The Survey of Industrial Research and Development Historical Database is a collection of all of the statistics produced and published from the 1953-1998 cycles of the annual Survey of Industrial Research and Development. The database was developed for use by the science, engineering, academic, industrial, and policy making communities to build knowledge of the historical trends in and inform current discussions about the levels of industrial R&D. The survey provides national estimates of the total expenditures on R&D performed within the United States by industrial firms, whether U.S. or foreign owned. It is a sample survey that intends to include or represent all R&D-performing companies, either publicly or privately held. Tabulations from the survey contain R&D statistics by industry, size of company, source of funds, character of R&D, R&D as a percentage of net sales, and R&D contracted to outside organizations and performed outside the United States. They also contain estimates of the sales and total employment of R&D-performing companies, employment of R&D scientists and engineers, and statistics by state.

The database contains the tabulations resulting from the survey since its inception in 1953 through 1998. Before the development of the database, tabulations from surveys prior to 1991 were available only on paper because electronic versions of the annual reports only exist for 1991 through the latest cycle of the survey. These reports are available elsewhere on the Division of Science Resources Studies web site at http://www.nsf.gov/sbe/srs/indus/.

The database contains statistics only through 1998. The reason for this is NSF's industry R&D statistics for 1953-1998 were classified using the same industry coding scheme, the Standard Industrial Classification (SIC) system. Beginning with the statistics from the 1999 survey, a new coding scheme is being used.
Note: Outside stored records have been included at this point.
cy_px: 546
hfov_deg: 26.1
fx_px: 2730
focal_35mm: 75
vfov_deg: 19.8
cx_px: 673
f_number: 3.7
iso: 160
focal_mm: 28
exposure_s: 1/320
Statistics for 1999 and later are classified using the North American Industrial Classification System (NAICS). (To give data users a bridge between the two coding systems, several tables that reclassify SIC industries for 1997 and 1998 into the new NAICS industries are included in Research and Development in Industry: 1999.)
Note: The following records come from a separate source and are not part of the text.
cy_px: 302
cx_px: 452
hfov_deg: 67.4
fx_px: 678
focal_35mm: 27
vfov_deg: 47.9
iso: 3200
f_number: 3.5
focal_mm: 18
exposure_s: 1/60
The IRIS/Survey of Industrial Research and Development Historical Database 1953-1998 system resembles a databank more than a traditional database system. Rather than firm-specific microdata, it contains the most comprehensive collection of historical national industrial R&D statistics currently available. The database contains over 2,500 tables in Excel spreadsheet format that are easily accessible either by defining various measures (e.g., total R&D) and dimensions (e.g., size of company) of specific research topics or by querying the report in which the tables were first published. The database does not contain microdata because the Bureau of the Census, NSF's collection and tabulation agent, conducts the survey under Title 13 of the United States Code, which prohibits publication or release of data or statistics that may reveal information about individual respondents. Consequently, as in many of the tables published on paper and on the web, some estimates in the database spreadsheets have been withheld to avoid possible disclosure of information about operations of individual companies. Also, the system houses already-prepared spreadsheets that track about two dozen major survey items from the first to the last years they were part of the survey. Again, the system is designed to make these longitudinal tables available via the user-friendly IRIS system.